In another thread a new contributor asked if someone would be able to help him with input parsing, etc, for a rather cumbersome function. I realized I was wondering something along this line on my last bug fix: code for input parsing seems to take as much of my time as anything else, especially when trying to match odd combinations of variable inputs and dependent code paths. And each time I feel like I’m starting from scratch, deciding between ifs, switches, for i=1:nargin loops, etc. rather inconsistently. It seems Octave code doesn’t make heavy use of InputParser functionality, which maybe would streamline some of that but I have no experience there. Would it make sense to try to capture input handling strategy/ sample code/ etc somewhere? Are there function templates or best practices that would benefit from a page on the wiki or something? Are there enough similar cases to create said templates, or is it just messy because that’s the nature of the beast? Would it help later code maintenance / newbie introduction if such things were more consistent?

This is a major challenge, and you’ve identified some good potential steps.

Architecturally, good code in Octave follows the pattern of

  1. Validate inputs
  2. Calculate results

This avoids Garbage-In/Garbage-Out which is always a problem, but is a particular problem when computer science is not your first discipline. Many people who use Octave can be brilliant in their own field of chemistry, physics, geology, biology, etc. But they use Octave as a tool and they just want an answer. Without sufficient input validation they may not realize that the function they are feeding was not designed to handle negative numbers, or complex values, or maybe outside a periodic range -pi to +pi.

So there’s no debate that input validation is important, the question is how best to achieve it. For reference, Matlab has struggled with the same issue. At first, Matlab probably relied on hand-rolled code for every function. Then they started offering some helper functions like narginchk, nargoutchk for testing the number of inputs/outputs and routines like validatestring, validateattributes for checking actual values. Octave supports these functions for legacy code, but they don’t see much use.
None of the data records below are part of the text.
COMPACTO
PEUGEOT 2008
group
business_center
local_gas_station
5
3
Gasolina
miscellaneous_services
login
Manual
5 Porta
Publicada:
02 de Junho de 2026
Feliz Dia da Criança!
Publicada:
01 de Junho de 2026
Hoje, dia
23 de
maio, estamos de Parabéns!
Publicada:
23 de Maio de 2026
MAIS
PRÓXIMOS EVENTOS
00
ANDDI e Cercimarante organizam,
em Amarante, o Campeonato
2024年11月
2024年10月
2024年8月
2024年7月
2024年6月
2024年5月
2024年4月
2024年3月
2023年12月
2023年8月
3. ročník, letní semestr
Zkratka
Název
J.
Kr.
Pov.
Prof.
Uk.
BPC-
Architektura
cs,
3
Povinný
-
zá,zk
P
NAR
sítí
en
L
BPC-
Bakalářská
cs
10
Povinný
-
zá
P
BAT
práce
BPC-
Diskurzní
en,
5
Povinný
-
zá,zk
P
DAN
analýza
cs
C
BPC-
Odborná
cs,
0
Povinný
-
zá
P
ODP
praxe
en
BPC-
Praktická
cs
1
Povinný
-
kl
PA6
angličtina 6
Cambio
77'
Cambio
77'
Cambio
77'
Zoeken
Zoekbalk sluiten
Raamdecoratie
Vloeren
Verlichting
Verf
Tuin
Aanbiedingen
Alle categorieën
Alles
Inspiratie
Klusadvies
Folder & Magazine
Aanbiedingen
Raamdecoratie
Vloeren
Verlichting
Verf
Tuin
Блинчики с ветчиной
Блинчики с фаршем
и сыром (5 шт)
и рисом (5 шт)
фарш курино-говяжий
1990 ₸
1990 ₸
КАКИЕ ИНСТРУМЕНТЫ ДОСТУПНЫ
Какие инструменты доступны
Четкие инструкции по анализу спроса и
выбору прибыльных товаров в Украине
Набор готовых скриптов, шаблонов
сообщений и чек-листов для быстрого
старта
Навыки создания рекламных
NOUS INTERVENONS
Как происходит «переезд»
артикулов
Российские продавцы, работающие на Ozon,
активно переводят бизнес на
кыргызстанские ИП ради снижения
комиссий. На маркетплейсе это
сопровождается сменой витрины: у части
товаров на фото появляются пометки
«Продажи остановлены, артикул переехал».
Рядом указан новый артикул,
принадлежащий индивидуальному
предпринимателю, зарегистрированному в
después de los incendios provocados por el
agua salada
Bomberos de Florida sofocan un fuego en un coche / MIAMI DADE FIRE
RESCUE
Next, Matlab introduced the inputParser class as a way of standardizing input validation. In some ways this is pretty good, but I don’t think it caught on much outside of Matlab’s own programmers and their core m-file functions. It does have some downsides. First, it is object oriented programming and this is a big lift for users who are not computer science majors. If you’re writing your own function it is far easier to just throw in an if test to check range of an input (if (x < 0 || x > 1) ...) rather than code up your own input parser and then apply it. Octave supports this style as well. On a performance note, I don’t think classdef in Octave is very fast, and it involves a call out to another function. For best performance the input validation does need to be in the m-file itself. But this is often the case that performance and code readability / maintainability are in opposition.

Lately, like 2019, Matlab introduce yet another syntax for validation function inputs (See Function Argument Validation - MATLAB & Simulink). I don’t know if this will become popular, but it is a nice simple way of specifying what the input should look like (data type, dimensions, and values). It should be high performance because I believe this is part of the interpreter. No one in the Octave community has discussed implementing this yet, but it is likely to be a significant effort.

I think some guidelines and possibly some templates for certain situations would be useful to many people.

1 Like

Yes, I agree that this will be a significant amount of work. I could probably adapt the parser to handle the syntax fairly easily, but that is just a small part of the job. Making it actually execute will take much more effort and, as was recently pointed out in a (short) discussion here or on one of the lists, turning the argument validation block into a no-op is not really possible because it can provide default values or alter inputs, so ignoring the block can lead to incorrect results later.